• **Work instructions**
Copy the data from the line with "3: (666, 73)" to the line with "22: (719, 6)", both included, word for word. Leave the pictures out of your answer.

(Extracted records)
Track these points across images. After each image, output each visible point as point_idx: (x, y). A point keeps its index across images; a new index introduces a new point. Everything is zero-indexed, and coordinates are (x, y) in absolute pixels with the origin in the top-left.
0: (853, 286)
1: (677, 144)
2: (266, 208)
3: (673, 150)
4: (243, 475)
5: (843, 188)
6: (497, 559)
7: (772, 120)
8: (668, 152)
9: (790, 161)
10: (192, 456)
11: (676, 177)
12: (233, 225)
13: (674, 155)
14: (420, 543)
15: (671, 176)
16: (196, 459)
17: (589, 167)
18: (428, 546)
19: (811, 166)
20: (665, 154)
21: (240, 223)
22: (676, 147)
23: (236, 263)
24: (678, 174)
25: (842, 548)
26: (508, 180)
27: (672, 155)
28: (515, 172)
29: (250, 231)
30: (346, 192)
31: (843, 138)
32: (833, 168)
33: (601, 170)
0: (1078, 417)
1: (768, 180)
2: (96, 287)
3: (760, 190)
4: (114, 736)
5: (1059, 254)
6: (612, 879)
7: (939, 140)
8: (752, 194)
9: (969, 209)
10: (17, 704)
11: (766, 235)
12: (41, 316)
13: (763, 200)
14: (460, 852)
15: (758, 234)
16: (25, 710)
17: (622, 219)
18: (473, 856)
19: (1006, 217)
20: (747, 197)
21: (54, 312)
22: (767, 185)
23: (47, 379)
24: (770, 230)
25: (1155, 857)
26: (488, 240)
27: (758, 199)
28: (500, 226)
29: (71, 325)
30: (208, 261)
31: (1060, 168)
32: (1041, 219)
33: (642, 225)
---
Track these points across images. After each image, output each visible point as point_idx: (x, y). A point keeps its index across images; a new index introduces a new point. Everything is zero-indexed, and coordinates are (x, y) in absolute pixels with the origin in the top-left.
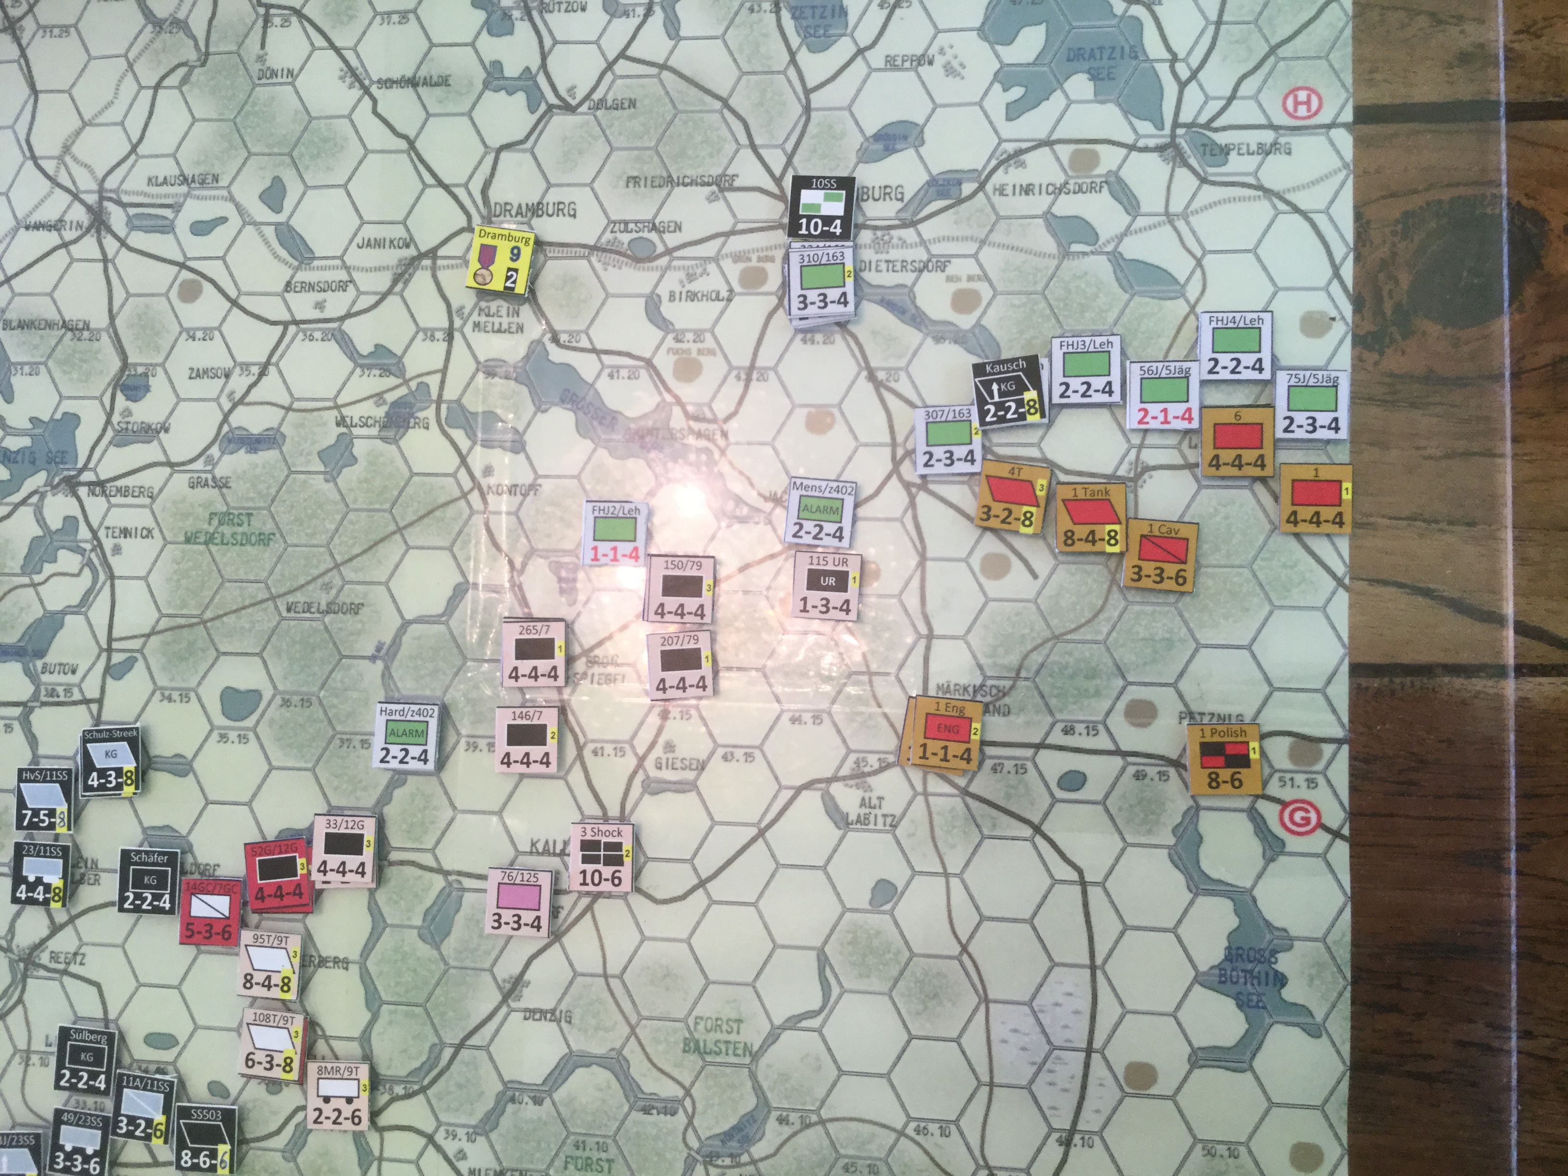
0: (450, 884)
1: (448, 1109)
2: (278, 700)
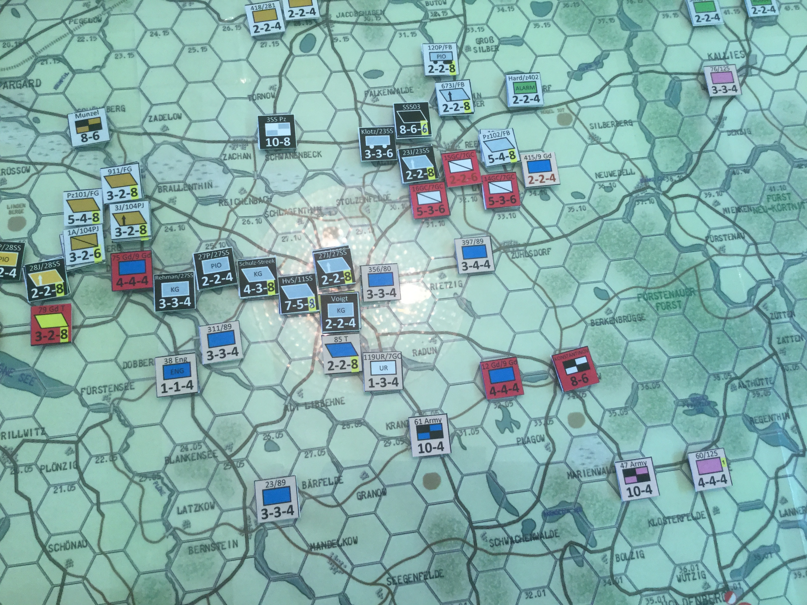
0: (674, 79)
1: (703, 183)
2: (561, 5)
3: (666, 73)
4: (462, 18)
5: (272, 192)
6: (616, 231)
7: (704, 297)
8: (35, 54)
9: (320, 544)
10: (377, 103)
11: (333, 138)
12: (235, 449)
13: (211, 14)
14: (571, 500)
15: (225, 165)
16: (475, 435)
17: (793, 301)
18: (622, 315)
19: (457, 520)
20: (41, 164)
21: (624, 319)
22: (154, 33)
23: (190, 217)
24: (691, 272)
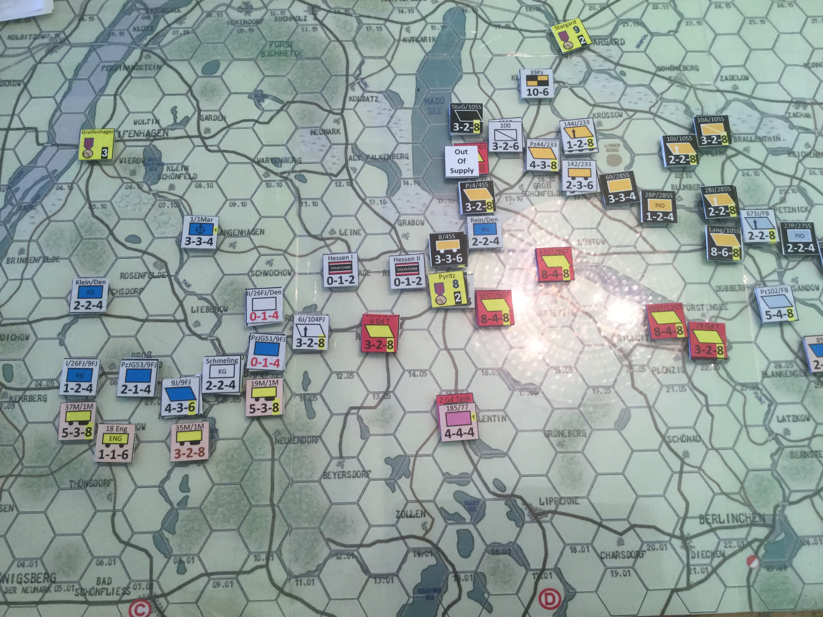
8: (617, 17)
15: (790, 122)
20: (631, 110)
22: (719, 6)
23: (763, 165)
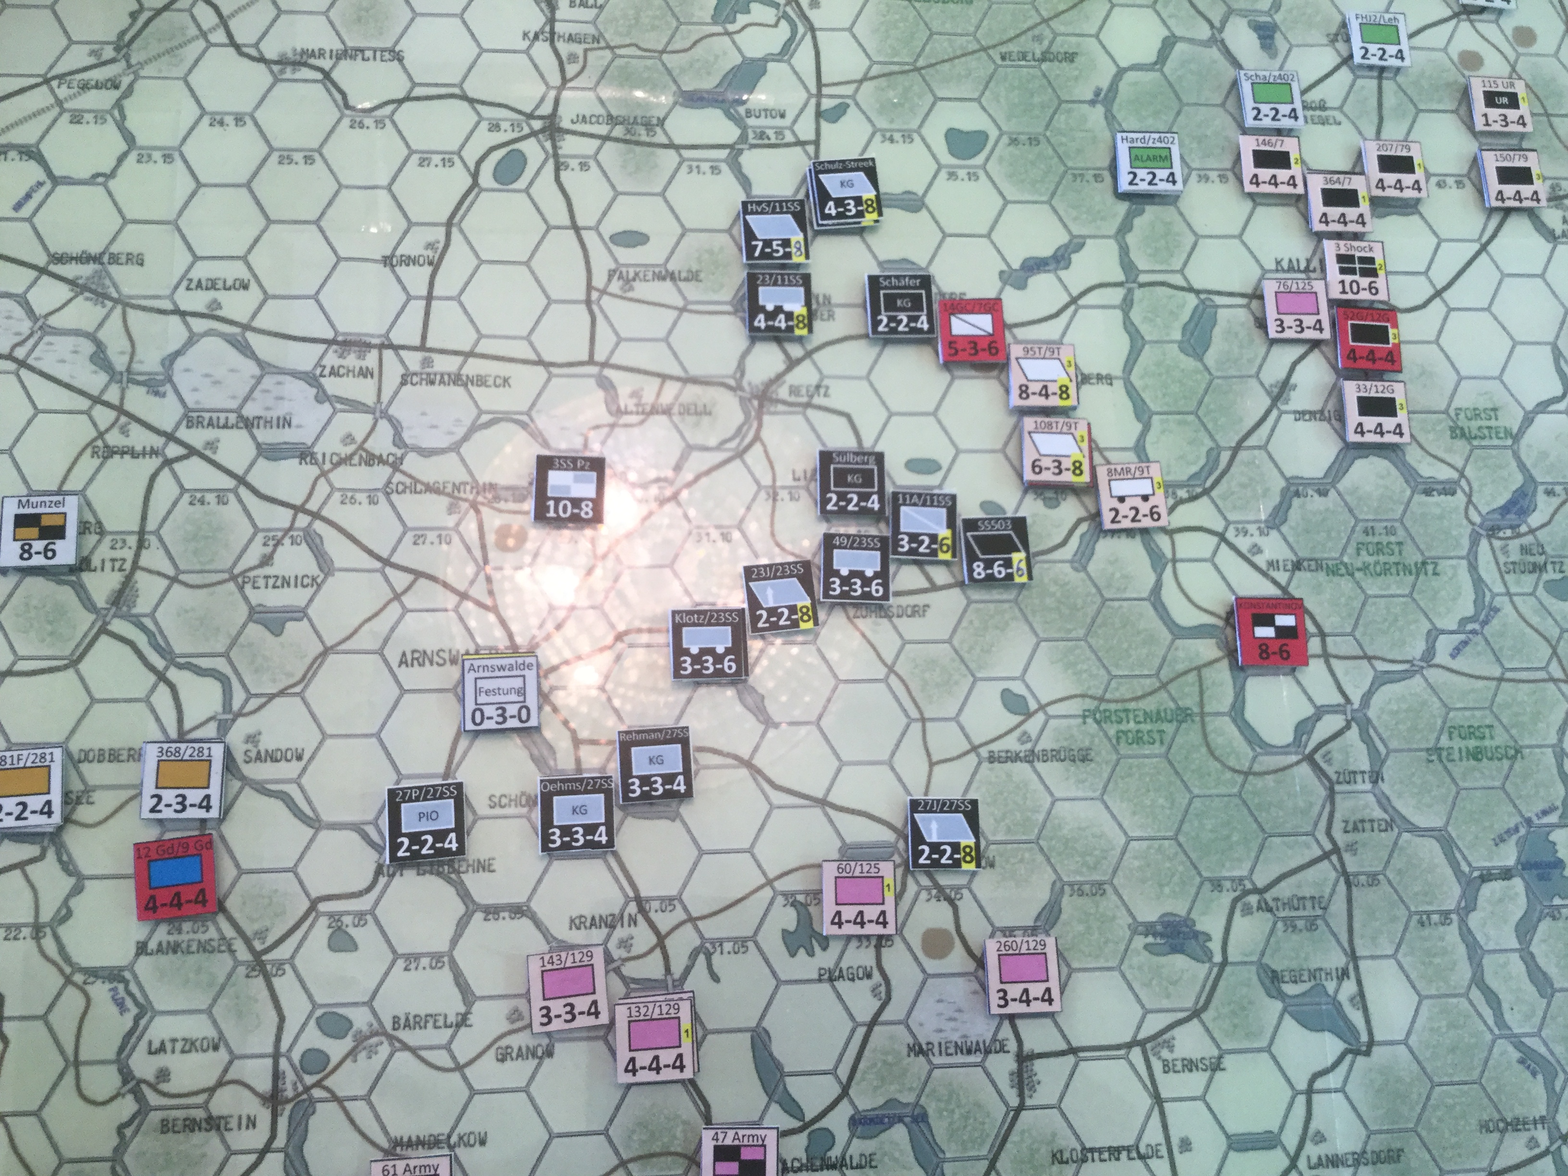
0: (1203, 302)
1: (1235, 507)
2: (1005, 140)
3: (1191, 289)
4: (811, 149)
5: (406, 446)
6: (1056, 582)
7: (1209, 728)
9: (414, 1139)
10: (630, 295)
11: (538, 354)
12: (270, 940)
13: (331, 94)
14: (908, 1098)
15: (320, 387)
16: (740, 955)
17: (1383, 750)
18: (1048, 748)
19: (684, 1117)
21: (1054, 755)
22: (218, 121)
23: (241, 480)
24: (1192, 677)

• **Written reply**
3: (666, 73)
4: (462, 18)
5: (272, 192)
6: (616, 231)
7: (704, 297)
8: (35, 54)
9: (320, 544)
10: (377, 103)
11: (333, 138)
12: (235, 449)
13: (211, 14)
14: (571, 500)
15: (225, 165)
16: (475, 435)
17: (793, 301)
18: (622, 315)
19: (457, 520)
20: (41, 164)
21: (624, 319)
22: (154, 33)
23: (190, 217)
24: (691, 272)
8: (617, 17)
15: (790, 122)
20: (631, 110)
22: (719, 6)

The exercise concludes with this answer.